Rihanna: „Betrug an den Bürgern"

Die ehemalige US-Außenministerin Hilary Clinton und der frühere US-Vizepräsident Joe Biden äußerten sich besorgt und riefen zu einem Ende der Gewalt gegen die Demonstranten auf. Musikstar Rihanna schrieb auf Twitter, es sei unerträglich, das Geschehen in Nigeria zu beobachten. "Es ist so ein Betrug an den Bürgern, dass dieselben Leute, die sie schützen sollen, nun diejenigen sind, vor denen wir uns am meisten fürchten müssen, ermordet zu werden." Amnesty erinnerte die Behörden daran, dass tödliche Gewaltanwendung der Sicherheitsbehörden nur in wenigen Extremfällen erlaubt sei.

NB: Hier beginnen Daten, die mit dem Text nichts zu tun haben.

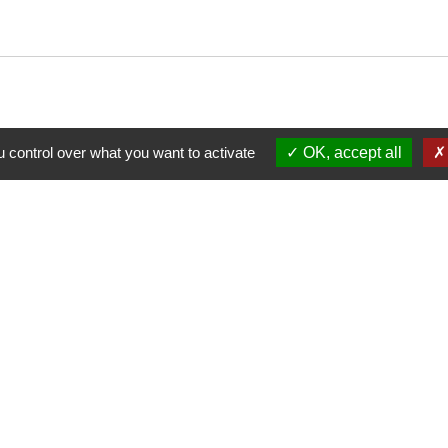
 control over what you want to activate
OK, accept all
Nous contacter
Commune de Puylaurens
1 rue de la Mairie
81700 Puylaurens - FRANCE
+33 5 63 75 00 18
Contact par formulaire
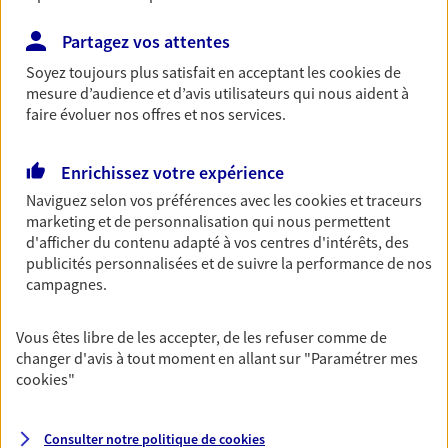
Garantie Accidents de la Vie
Partagez vos attentes
Bricoleuse, féru de jardinage, pâtissier en herbe
ou grande lectrice… personne n'est à l'abri d'un
Soyez toujours plus satisfait en acceptant les
cookies
de
accident du quotidien. Avec Ma Protection
mesure d’audience et d’avis utilisateurs qui nous aident à
Accident, protégez votre qualité de vie et vos
faire évoluer nos offres et nos services.
revenus.
Enrichissez votre expérience
Découvrir l'offre Garantie Accidents de la Vie
Naviguez selon vos préférences avec les
cookies et traceurs
OBTENIR UN TARIF EN LIGNE
marketing et de personnalisation qui nous permettent
d'afficher du contenu adapté à vos centres d'intérêts, des
publicités personnalisées et de suivre la performance de nos
campagnes.
Multirisque Entreprise
Gagnez en simplicité et en sérénité avec votre
Vous êtes libre de les accepter, de les refuser comme de
assurance multirisque entreprise. Un contrat
changer d'avis à tout moment en allant sur
"Paramétrer mes
unique pour protéger vos locaux, matériels pro,
cookies
"
équipements et stocks… sans oublier votre
responsabilité civile.
Consulter notre politique de
cookies
Découvrir l'offre Multirisque Entreprise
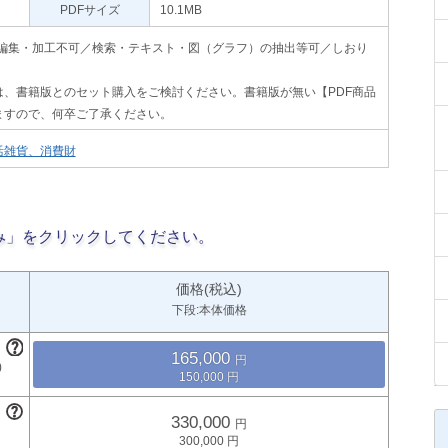
PDFサイズ
10.1MB
印刷不可・編集・加工不可／検索・テキスト・図（グラフ）の抽出等可／しおり
、書籍版とのセット購入をご検討ください。書籍版が無い【PDF商品
ますので、何卒ご了承ください。
活雑貨、消費財
み」をクリックしてください。
価格(税込)
下段:本体価格
165,000
150,000
330,000
300,000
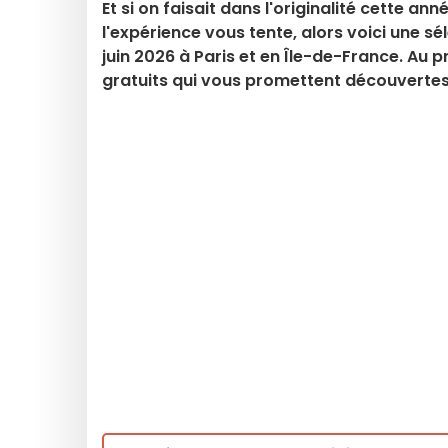
Et si on faisait dans l'originalité cette an
l'expérience vous tente, alors voici une s
juin 2026 à Paris et en Île-de-France. Au
gratuits qui vous promettent découvertes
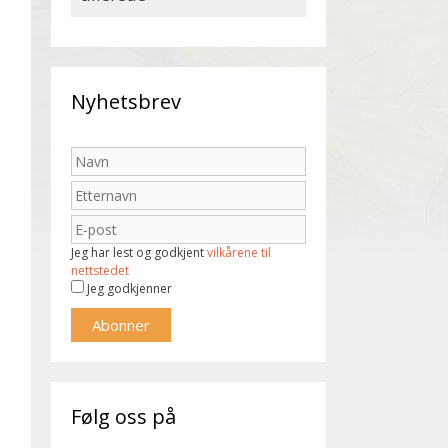
Nyhetsbrev
Jeg har lest og godkjent
vilkårene til
nettstedet
Jeg godkjenner
Følg oss på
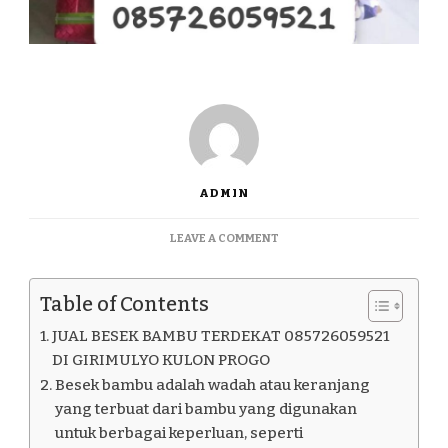
ADMIN
ON
LEAVE A COMMENT
JUAL
BESEK
BAMBU
Table of Contents
TERDEKAT
085726059521
JUAL BESEK BAMBU TERDEKAT 085726059521
DI
DI GIRIMULYO KULON PROGO
GIRIMULYO
Besek bambu adalah wadah atau keranjang
KULON
yang terbuat dari bambu yang digunakan
PROGO
untuk berbagai keperluan, seperti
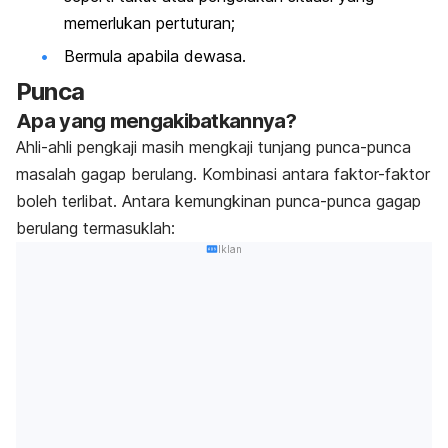
memerlukan pertuturan;
Bermula apabila dewasa.
Punca
Apa yang mengakibatkannya?
Ahli-ahli pengkaji masih mengkaji tunjang punca-punca
masalah gagap berulang. Kombinasi antara faktor-faktor
boleh terlibat. Antara kemungkinan punca-punca gagap
berulang termasuklah:
Iklan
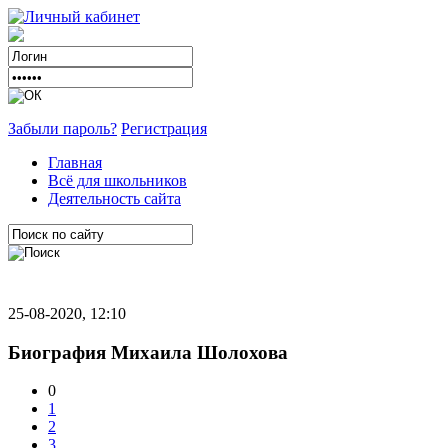
Забыли пароль?
Регистрация
Главная
Всё для школьников
Деятельность сайта
25-08-2020, 12:10
Биография Михаила Шолохова
0
1
2
3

Ausgelöst worden waren die Proteste durch ein Video, das einen Beamten der mittlerweile aufgelösten Eliteeinheit Special Anti-Robbery Squad (SARS) beim Töten eines jungen Mannes zeigte und in den sozialen Medien die Runde machte. Unter dem Hashtag #EndSARS verbreiteten sich die Proteste schnell international und führten auch im Ausland zu Protestkundgebungen. Inzwischen fordern die Demonstranten weitrechende Polizeireformen in ihrem Land.